Questions about springs on SAT II Physics are usually simple matters of a mass on a spring oscillating back and forth. However, spring motion is the most interesting of the four topics we will cover here because of its generality. The harmonic motion that springs exhibit applies equally to objects moving in a circular path and to the various wave phenomena that we’ll study later in this book. So before we dig in to the nitty-gritty of your typical SAT II Physics spring questions, let’s look at some general features of harmonic motion.
Oscillation and Harmonic Motion
Consider the following physical phenomena:
- When you drop a rock into a still pond, the rock makes a big splash, which causes ripples to spread out to the edges of the pond.
- When you pluck a guitar string, the string vibrates back and forth.
- When you rock a small boat, it wobbles to and fro in the water before coming to rest again.
- When you stretch out a spring and release it, the spring goes back and forth between being compressed and being stretched out.
There are just a few examples of the widespread phenomenon of oscillation. Oscillation is the natural world’s way of returning a system to its equilibrium position, the stable position of the system where the net force acting on it is zero. If you throw a system off-balance, it doesn’t simply return to the way it was; it oscillates back and forth about the equilibrium position.
A system oscillates as a way of giving off energy. A system that is thrown off-kilter has more energy than a system in its equilibrium position. To take the simple example of a spring, a stretched-out spring will start to move as soon as you let go of it: that motion is evidence of kinetic energy that the spring lacks in its equilibrium position. Because of the law of conservation of energy, a stretched-out spring cannot simply return to its equilibrium position; it must release some energy in order to do so. Usually, this energy is released as thermal energy caused by friction, but there are plenty of interesting exceptions. For instance, a plucked guitar string releases sound energy: the music we hear is the result of the string returning to its equilibrium position.
The movement of an oscillating body is called harmonic motion. If you were to graph the position, velocity, or acceleration of an oscillating body against time, the result would be a sinusoidal wave; that is, some variation of a y = a sin bx or a y = a cos bx graph. This generalized form of harmonic motion applies not only to springs and guitar strings, but to anything that moves in a cycle. Imagine placing a pebble on the edge of a turntable, and watching the turntable rotate while looking at it from the side. You will see the pebble moving back and forth in one dimension. The pebble will appear to oscillate just like a spring: it will appear to move fastest at the middle of its trajectory and slow to a halt and reverse direction as it reaches the edge of its trajectory.

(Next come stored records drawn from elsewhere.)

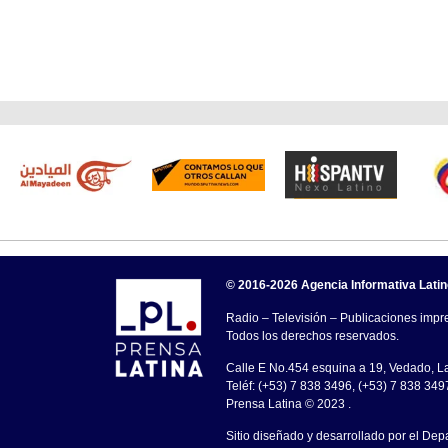
© 2016-2026 Agencia Informativa Lati
Radio – Televisión – Publicaciones impre
Todos los derechos reservados.
Calle E No.454 esquina a 19, Vedado, 
Teléf: (+53) 7 838 3496, (+53) 7 838 349
Prensa Latina © 2023 .
Sitio diseñado y desarrollado por el Dep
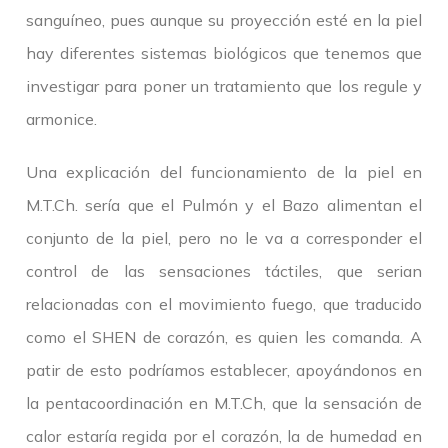
sanguíneo, pues aunque su proyección esté en la piel
hay diferentes sistemas biológicos que tenemos que
investigar para poner un tratamiento que los regule y
armonice.
Una explicación del funcionamiento de la piel en
M.T.Ch. sería que el Pulmón y el Bazo alimentan el
conjunto de la piel, pero no le va a corresponder el
control de las sensaciones táctiles, que serian
relacionadas con el movimiento fuego, que traducido
como el SHEN de corazón, es quien les comanda. A
patir de esto podríamos establecer, apoyándonos en
la pentacoordinación en M.T.Ch, que la sensación de
calor estaría regida por el corazón, la de humedad en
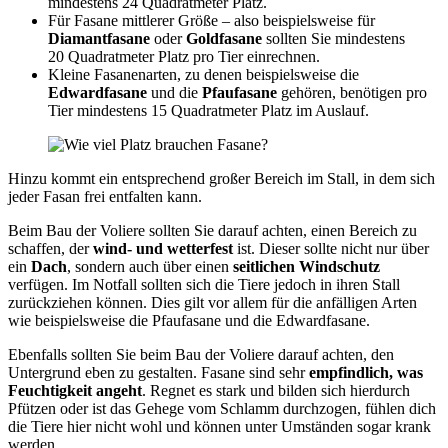
mindestens 24 Quadratmeter Platz.
Für Fasane mittlerer Größe – also beispielsweise für
Diamantfasane
oder
Goldfasane
sollten Sie mindestens
20 Quadratmeter Platz pro Tier einrechnen.
Kleine Fasanenarten, zu denen beispielsweise die
Edwardfasane
und die
Pfaufasane
gehören, benötigen pro
Tier mindestens 15 Quadratmeter Platz im Auslauf.
Hinzu kommt ein entsprechend großer Bereich im Stall, in dem sich
jeder Fasan frei entfalten kann.
Beim Bau der Voliere sollten Sie darauf achten, einen Bereich zu
schaffen, der
wind- und wetterfest
ist. Dieser sollte nicht nur über
ein
Dach
, sondern auch über einen
seitlichen Windschutz
verfügen. Im Notfall sollten sich die Tiere jedoch in ihren Stall
zurückziehen können. Dies gilt vor allem für die anfälligen Arten
wie beispielsweise die Pfaufasane und die Edwardfasane.
Ebenfalls sollten Sie beim Bau der Voliere darauf achten, den
Untergrund eben zu gestalten. Fasane sind sehr
empfindlich, was
Feuchtigkeit angeht
. Regnet es stark und bilden sich hierdurch
Pfützen oder ist das Gehege vom Schlamm durchzogen, fühlen dich
die Tiere hier nicht wohl und können unter Umständen sogar krank
werden.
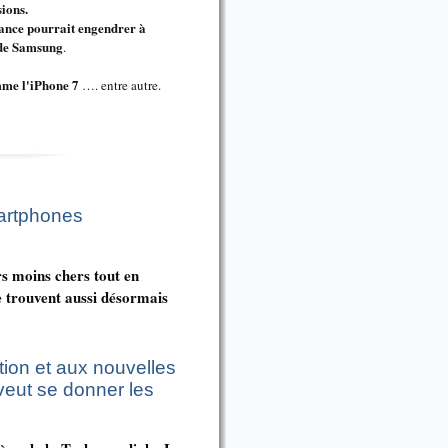
ions.
lance pourrait engendrer à
 de Samsung
.
mme l'iPhone 7
…. entre autre.
martphones
rs moins chers tout en
e trouvent aussi désormais
ion et aux nouvelles
 veut se donner les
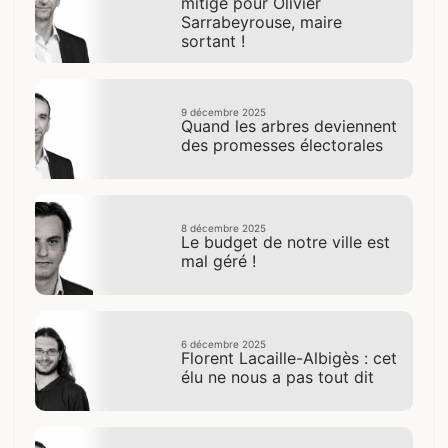
mitigé pour Olivier
Sarrabeyrouse, maire
sortant !
9 décembre 2025
Quand les arbres deviennent
des promesses électorales
8 décembre 2025
Le budget de notre ville est
mal géré !
6 décembre 2025
Florent Lacaille-Albigès : cet
élu ne nous a pas tout dit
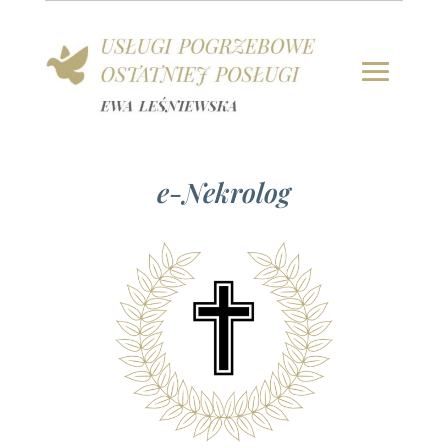
e-Nekrolog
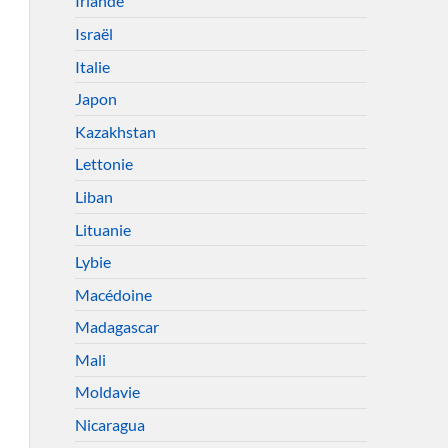
Irlande
Israël
Italie
Japon
Kazakhstan
Lettonie
Liban
Lituanie
Lybie
Macédoine
Madagascar
Mali
Moldavie
Nicaragua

This example serves two purposes. First, it shows you that the oscillation of springs is just one of a wide range of phenomena exhibiting harmonic motion. Anything that moves in a cyclic pattern exhibits harmonic motion. This includes the light and sound waves without which we would have a lot of trouble moving about in the world. Second, we bring it up because SAT II Physics has been known to test students on the nature of the horizontal or vertical component of the motion of an object in circular motion. As you can see, circular motion viewed in one dimension is harmonic motion.